On this early evening in July, the operating room in the Health Sciences Centre is quiet, except for the sanctuary-like hum of equipment interrupted by the nasal beep of the heart monitor. The anesthetist pops a CD into the player. To the background sounds of the heavy-metal band Metallica, Dr. Pierre Williot, a transplant surgeon and paediatric urologist, goes to work.

At 6:30, he places the precious organ in a bowl, sprinkles shaved ice over it and carries it to the patient. He carefully removes it, slowly lowers it into an incision in the patient’s lower left abdomen and starts attaching it. First, he sutures the vein. When he ties off the tiny thread, his green-gloved hands flicker like butterflies practicing a ballet. “One of the first things you learn in surgeon school,” he quips, “is to how to tie knots.”

An organ transplant nurse changes the CD, and the soundtrack from The Lion King fills the room. At 8:10, Dr. Williot finishes sewing the artery, connecting the patient’s blood supply to the new kidney. Almost instantly it starts to change colour, sliding from pale yellow to a deep, rich, healthy pink. At 8:17, two small drops of urine appear at the end of the ureter, the tube which connects the kidney to the bladder. There’s a moment of silence, as all eyes focus on the tiny dots of liquid. A nurse cheers. Williot is matter-of-fact. “That’s a good sign,” he says. By 8:40, the kidney is completely attached. By 9:05, the patient’s incision is sewn up. Karen Genaille has a new lease on life.

It’s two days after the operation. Genaille is in her hospital room missing her boys. “I was lonely for them and saying to myself, ‘Please show up.’” To her surprise and delight, they do. Billy-Joe, the youngest, climbs up on his mother’s bed, slides under the sheets and tells her, “Move over. I missed you.”

“I love you hard,” he says, his favourite expression of affection.

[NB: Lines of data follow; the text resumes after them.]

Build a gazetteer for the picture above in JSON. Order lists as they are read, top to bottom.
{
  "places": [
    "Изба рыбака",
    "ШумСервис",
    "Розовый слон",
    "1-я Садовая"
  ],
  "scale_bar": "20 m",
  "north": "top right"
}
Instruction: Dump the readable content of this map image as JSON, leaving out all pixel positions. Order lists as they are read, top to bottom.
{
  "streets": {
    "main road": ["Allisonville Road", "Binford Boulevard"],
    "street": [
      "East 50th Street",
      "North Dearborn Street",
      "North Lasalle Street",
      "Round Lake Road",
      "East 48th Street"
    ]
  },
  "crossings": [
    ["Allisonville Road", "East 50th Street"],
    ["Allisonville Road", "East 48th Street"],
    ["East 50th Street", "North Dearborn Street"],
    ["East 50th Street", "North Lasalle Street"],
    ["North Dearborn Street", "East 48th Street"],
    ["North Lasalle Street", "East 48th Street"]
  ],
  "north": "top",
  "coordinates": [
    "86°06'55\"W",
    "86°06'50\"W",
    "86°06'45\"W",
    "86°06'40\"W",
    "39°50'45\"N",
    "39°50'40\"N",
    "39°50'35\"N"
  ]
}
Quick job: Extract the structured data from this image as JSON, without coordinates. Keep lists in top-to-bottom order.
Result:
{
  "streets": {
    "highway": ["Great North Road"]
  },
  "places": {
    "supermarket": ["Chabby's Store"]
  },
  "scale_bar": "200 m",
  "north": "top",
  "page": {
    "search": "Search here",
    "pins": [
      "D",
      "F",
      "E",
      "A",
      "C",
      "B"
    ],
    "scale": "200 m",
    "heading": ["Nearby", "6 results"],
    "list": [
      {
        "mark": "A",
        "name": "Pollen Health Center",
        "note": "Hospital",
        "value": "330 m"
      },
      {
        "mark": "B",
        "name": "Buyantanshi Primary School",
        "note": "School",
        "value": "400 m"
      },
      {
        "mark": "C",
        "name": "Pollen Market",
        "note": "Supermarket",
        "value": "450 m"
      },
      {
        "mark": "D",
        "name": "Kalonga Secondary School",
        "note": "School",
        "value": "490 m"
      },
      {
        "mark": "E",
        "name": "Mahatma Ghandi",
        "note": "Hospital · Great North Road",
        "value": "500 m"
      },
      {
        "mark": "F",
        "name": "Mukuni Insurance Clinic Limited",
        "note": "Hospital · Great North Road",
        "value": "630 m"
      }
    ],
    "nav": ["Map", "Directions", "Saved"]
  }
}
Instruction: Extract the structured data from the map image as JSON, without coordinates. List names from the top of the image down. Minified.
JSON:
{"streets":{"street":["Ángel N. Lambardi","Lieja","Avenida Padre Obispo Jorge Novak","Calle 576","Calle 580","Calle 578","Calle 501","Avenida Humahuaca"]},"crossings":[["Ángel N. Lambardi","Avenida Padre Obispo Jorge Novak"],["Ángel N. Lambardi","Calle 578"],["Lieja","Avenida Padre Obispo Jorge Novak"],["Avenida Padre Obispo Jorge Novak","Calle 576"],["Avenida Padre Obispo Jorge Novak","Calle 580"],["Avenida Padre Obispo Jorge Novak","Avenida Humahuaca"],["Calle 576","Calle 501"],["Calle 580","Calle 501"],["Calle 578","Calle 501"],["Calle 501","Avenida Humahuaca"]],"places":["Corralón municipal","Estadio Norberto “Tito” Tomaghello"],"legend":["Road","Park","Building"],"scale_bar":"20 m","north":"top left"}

After a week, Genaille is allowed to leave the hospital. Since daily clinic visits are a must after a transplant, she and the boys move in temporarily with her sister-in-law, Lily, who lives in Winnipeg.

Within the first month, Genaille has a minor rejection episode. It’s successfully controlled with drugs.

After seven weeks, Genaille returns to HSC to have the tube she once used for dialysis removed. It’s a big day; it means that as far as medical personnel are concerned, the kidney is there to stay.

Two months after the operation, Genaille is allowed to go home.

For Karen Genaille, as for any transplant recipient, there are no guarantees. A successfully transplanted kidney usually lasts between 10 and 20 years, but there’s always the chance that the body will reject it. Genaille will have to take a combination of antirejection drugs for the rest of her life. It’s a high price to pay: the drugs have serious side effects, including increased body hair growth, facial roundness, a hump-like growth on the back and muscle weakness.

Genaille is more than willing to pay it. She can now go with her boys to baseball games, something that was so difficult before that it rarely happened. Work will also be easier without having to take time for dialysis. She can now takes showers and baths and go swimming, activities difficult or prohibited when the dialysis tube was still inserted in her body.

She is very much aware that her new life, her new freedom, come at a great cost. “I’ve written to my donor family,” she says. (Transplant co-ordinator Starr Beghin passed the letter on.) “I thanked them for giving me another chance at life. Maybe it will help them feel some peace of mind.”

Christmas will be extra-special this year, Genaille says. As she celebrates the season of joy with Pearly and the boys, she’ll be thinking about that “Christmas” in July.